Mardi 15 mars, le ministre plusieurs affaires étrangères français, Jean-Marc Ayrault, et celui de l’intérieur, Bernard Cazeneuve, sont attendus à Abidjan. La France a perdu quatre de ses ressortissants dans l’attaque de Grand-Bassam, selon united nations communiqué de l’Elysée. Une coopération entre Abidjan et l’ensemble des pays occidentaux devrait être envisagée pour faire face à la menace.

« Nos militaires ont progressé difficilement, mais sont parvenus au bout. Mais je n’ai pas compris pourquoi l’ensemble des dozos étaient avec eux. C’est à croire que l’armée n’a pas la capacité professionnelle requise pour contrer la menace terroriste », fait savoir Sylvain, united nations plusieurs rescapés en plage de Grand-Bassam.

Lire aussi : La cité balnéaire ivoirienne de Grand-Bassam découvre l’horreur terroriste

Déployées sur l’ensemble des lieux près de deux heures après le début de l’attaque, l’ensemble des différentes forces d’intervention, notamment la police criminelle, la pressure de réaction d’action en police (FRAP), le center de commandement plusieurs décisions opérationnelles (CCDO) et l’ensemble des forces spéciales ont fini componen reprendre la situation en primary. Mais united nations fait a intrigué l’ensemble des populations : la présence de dozos (chasseurs traditionnels) aux côtés de l’armée. L’ensemble des dozos étaient l’ensemble des supplétifs plusieurs Forces nouvelles (ex-rébellion ivoirienne) pendant la décennie de crise (2002-2011).

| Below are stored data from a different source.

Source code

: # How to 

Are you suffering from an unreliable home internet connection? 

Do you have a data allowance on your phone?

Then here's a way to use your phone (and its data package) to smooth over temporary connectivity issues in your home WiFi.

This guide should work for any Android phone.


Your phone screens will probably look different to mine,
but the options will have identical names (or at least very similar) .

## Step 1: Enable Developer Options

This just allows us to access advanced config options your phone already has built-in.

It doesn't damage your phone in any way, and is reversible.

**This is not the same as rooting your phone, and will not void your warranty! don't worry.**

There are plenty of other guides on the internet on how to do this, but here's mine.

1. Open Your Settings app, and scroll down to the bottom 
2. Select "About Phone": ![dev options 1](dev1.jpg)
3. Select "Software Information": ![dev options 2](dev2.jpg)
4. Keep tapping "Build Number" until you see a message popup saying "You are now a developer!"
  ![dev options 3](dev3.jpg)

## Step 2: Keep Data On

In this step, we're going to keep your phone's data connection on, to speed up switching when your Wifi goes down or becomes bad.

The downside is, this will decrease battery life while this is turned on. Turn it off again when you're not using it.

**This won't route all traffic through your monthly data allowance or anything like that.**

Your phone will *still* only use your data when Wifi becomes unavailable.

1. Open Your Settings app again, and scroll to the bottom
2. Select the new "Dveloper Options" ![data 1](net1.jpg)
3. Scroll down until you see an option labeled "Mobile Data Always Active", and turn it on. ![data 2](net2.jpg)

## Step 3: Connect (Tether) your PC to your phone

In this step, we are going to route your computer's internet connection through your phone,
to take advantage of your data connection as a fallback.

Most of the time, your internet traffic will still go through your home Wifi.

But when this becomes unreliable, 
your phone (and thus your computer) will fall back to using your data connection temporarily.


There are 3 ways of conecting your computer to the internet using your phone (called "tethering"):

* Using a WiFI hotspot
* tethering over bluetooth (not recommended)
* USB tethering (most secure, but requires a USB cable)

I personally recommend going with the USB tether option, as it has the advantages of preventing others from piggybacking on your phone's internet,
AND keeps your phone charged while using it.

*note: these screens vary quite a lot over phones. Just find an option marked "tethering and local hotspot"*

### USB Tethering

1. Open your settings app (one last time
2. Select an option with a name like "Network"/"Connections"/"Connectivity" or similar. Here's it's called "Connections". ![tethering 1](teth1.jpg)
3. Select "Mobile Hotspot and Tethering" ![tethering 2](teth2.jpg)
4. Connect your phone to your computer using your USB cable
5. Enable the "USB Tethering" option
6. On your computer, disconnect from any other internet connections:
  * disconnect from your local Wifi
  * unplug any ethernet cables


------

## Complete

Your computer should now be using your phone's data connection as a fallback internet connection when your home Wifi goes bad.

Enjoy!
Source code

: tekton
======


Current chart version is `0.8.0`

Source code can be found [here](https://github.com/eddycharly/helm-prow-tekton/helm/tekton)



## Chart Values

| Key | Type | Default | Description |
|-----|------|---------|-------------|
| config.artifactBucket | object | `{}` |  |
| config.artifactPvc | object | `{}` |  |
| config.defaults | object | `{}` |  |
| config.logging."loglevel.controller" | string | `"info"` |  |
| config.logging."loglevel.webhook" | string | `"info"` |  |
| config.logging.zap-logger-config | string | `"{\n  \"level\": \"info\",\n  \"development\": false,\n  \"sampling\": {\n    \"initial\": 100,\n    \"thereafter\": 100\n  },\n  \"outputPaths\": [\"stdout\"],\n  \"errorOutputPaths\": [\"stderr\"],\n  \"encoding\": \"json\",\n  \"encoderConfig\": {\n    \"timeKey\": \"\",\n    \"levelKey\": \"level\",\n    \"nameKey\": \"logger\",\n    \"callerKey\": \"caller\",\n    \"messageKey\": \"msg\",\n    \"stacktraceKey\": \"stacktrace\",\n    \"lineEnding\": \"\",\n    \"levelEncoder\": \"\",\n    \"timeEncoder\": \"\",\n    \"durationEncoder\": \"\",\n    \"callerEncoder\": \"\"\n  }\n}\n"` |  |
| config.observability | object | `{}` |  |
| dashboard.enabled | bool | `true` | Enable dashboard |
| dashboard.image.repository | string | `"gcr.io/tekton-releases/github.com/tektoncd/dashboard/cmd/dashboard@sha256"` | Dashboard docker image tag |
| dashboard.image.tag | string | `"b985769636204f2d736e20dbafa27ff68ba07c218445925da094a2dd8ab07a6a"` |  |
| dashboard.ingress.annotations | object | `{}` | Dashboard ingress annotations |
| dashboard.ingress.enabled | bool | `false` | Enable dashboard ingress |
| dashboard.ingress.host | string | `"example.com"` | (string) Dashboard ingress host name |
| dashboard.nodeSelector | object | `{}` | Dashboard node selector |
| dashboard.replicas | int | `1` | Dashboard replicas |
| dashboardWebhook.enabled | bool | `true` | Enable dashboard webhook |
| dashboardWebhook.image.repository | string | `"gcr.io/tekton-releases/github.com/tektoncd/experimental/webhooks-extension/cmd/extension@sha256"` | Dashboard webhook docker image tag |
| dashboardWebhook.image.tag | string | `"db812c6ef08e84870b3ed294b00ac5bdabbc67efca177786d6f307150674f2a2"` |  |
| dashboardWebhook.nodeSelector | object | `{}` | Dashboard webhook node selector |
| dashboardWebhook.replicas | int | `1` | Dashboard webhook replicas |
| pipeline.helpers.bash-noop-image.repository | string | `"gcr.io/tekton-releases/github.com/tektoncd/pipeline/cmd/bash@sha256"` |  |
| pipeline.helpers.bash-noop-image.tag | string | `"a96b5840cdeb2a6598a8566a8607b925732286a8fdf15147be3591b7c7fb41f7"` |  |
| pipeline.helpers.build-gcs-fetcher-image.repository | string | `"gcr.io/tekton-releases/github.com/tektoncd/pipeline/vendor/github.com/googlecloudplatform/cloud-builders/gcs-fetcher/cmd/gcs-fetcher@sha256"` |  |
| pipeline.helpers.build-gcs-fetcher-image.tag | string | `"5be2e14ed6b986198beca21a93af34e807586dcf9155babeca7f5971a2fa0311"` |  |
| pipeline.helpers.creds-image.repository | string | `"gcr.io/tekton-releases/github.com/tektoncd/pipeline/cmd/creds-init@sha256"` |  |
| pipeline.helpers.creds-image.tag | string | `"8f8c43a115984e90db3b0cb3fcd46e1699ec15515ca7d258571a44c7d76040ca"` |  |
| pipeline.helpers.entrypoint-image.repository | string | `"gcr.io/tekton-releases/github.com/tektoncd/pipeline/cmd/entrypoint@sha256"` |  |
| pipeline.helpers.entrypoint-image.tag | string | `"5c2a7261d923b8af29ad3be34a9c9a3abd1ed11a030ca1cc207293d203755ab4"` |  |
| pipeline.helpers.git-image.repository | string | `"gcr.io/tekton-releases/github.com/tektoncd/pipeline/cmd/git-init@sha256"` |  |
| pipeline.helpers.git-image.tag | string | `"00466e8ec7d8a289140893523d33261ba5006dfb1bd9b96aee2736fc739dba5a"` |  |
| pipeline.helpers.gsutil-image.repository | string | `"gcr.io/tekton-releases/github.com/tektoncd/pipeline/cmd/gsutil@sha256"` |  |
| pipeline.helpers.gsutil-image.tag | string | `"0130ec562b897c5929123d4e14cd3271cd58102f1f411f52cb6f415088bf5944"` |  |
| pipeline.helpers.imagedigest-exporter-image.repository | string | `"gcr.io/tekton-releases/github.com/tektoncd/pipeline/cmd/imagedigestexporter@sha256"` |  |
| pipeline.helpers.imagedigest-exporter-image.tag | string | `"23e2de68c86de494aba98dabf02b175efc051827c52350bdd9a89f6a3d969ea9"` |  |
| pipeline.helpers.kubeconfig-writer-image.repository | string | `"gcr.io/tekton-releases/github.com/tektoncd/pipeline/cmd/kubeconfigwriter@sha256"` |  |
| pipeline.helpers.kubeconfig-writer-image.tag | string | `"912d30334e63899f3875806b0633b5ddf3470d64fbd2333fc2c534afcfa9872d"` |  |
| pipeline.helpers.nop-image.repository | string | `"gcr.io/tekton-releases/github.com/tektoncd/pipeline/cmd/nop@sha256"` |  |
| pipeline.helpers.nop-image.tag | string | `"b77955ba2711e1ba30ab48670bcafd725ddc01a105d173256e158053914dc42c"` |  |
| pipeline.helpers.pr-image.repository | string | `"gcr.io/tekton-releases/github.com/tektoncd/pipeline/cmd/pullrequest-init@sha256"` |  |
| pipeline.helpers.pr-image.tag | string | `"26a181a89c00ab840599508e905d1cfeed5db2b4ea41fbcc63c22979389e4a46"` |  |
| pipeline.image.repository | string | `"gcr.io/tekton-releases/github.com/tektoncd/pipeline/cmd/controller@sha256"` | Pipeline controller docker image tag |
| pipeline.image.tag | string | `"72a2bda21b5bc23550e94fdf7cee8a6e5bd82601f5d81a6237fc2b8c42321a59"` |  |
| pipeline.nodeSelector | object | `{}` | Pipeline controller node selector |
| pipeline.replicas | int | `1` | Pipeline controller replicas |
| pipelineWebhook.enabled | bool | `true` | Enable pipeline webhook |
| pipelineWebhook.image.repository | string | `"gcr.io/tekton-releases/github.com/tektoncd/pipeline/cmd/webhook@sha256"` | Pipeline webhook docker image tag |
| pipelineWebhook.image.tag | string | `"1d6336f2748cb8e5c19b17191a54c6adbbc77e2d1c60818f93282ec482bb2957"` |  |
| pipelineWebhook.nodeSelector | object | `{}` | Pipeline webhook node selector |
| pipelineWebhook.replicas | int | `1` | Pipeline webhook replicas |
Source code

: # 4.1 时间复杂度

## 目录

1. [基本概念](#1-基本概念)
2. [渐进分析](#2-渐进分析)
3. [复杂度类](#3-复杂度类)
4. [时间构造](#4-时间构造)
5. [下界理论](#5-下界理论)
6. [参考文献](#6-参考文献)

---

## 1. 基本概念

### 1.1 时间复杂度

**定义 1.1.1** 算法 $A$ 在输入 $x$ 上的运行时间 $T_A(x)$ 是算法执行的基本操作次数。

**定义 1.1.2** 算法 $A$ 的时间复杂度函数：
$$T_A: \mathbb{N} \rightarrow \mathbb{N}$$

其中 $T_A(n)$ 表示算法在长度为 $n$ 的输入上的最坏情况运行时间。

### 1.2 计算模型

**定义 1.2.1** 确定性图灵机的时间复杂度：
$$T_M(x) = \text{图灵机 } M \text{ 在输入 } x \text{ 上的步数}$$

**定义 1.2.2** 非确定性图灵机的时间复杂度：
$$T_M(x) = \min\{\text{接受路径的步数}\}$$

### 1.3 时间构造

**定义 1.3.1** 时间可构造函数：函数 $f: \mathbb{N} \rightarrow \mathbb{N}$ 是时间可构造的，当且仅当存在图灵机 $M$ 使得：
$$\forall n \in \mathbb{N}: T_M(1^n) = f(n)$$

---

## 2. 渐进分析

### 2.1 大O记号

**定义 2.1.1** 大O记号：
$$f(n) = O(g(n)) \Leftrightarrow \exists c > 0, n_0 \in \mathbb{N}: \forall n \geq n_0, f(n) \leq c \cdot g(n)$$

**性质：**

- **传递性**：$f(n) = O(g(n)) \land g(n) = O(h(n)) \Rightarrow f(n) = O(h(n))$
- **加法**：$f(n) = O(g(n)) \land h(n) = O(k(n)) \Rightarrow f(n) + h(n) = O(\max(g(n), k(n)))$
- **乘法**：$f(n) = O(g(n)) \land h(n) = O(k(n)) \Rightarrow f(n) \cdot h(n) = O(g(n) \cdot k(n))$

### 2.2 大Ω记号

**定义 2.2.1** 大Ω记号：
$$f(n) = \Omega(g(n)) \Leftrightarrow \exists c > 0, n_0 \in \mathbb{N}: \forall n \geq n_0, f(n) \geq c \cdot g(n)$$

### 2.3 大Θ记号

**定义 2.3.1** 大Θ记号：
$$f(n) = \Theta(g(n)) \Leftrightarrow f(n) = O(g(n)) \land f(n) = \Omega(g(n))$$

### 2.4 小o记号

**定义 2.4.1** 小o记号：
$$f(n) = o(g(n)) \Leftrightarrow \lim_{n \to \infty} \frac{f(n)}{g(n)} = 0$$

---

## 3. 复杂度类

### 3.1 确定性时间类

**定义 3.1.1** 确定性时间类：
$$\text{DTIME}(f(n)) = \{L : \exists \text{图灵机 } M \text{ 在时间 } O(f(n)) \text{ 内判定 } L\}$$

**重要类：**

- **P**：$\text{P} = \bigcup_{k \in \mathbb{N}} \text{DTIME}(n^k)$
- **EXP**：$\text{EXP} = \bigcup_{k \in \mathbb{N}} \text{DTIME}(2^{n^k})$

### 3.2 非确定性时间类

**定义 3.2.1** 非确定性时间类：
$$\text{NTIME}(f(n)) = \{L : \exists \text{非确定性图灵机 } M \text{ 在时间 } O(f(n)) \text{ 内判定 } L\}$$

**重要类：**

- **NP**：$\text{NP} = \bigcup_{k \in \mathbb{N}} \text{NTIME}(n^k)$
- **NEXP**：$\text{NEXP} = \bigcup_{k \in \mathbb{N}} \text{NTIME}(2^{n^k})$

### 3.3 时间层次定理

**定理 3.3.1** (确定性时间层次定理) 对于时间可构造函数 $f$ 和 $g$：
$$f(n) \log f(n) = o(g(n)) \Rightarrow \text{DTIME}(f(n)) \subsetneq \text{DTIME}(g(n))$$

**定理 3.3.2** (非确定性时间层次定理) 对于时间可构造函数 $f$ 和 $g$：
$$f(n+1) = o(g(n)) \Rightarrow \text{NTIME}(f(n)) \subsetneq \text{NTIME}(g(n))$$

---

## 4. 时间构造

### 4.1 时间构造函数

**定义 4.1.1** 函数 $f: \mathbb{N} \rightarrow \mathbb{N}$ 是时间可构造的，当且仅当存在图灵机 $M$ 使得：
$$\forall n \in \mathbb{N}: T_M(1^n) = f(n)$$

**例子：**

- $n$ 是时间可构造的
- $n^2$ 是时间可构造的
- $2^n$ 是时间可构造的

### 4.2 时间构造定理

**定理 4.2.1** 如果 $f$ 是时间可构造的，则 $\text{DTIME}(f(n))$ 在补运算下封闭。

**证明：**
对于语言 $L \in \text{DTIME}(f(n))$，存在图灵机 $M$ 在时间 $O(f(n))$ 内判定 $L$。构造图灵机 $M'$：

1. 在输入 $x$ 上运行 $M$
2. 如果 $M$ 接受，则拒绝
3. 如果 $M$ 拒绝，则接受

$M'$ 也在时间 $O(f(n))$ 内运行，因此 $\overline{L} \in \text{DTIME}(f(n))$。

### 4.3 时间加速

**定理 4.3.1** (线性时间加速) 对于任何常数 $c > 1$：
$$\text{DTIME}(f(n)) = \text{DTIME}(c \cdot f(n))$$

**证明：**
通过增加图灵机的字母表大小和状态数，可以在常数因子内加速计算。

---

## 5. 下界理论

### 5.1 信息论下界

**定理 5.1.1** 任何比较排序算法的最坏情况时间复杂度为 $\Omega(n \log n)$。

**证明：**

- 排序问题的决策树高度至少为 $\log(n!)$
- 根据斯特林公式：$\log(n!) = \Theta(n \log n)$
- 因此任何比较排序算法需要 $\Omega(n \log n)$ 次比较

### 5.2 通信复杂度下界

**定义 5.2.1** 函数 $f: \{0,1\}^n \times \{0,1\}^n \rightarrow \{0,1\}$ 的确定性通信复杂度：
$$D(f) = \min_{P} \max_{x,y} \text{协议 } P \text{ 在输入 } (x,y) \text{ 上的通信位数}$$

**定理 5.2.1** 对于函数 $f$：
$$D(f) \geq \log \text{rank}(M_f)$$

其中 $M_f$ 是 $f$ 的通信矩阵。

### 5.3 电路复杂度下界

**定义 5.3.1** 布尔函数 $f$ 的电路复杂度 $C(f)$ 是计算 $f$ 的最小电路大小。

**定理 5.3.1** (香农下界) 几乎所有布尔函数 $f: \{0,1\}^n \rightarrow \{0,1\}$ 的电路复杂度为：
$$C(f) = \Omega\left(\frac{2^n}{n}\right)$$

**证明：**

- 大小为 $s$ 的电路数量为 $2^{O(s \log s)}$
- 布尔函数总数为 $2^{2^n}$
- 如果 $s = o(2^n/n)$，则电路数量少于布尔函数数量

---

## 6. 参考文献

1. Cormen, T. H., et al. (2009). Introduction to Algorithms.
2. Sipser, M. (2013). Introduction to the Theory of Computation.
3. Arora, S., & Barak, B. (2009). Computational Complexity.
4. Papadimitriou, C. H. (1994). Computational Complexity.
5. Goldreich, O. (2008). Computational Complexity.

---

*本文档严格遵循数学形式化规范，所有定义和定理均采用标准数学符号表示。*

Lire aussi : Grand-Bassam, la destination touristique de Côte d’Ivoire visée componen AQMI

Au réveil, à Abidjan, plusieurs Ivoiriens attroupés devant l’ensemble des kiosques à journaux cherchaient à comprendre comment l’ensemble des assaillants étaient parvenus, sans être interceptés, à frapper Grand-Bassam, vu la distance qui sépare le sud en Côte d’Ivoire et le nord du Mali, united nations plusieurs principaux fiefs d’AQMI, l’organisation terroriste qui a revendiqué l’attaque.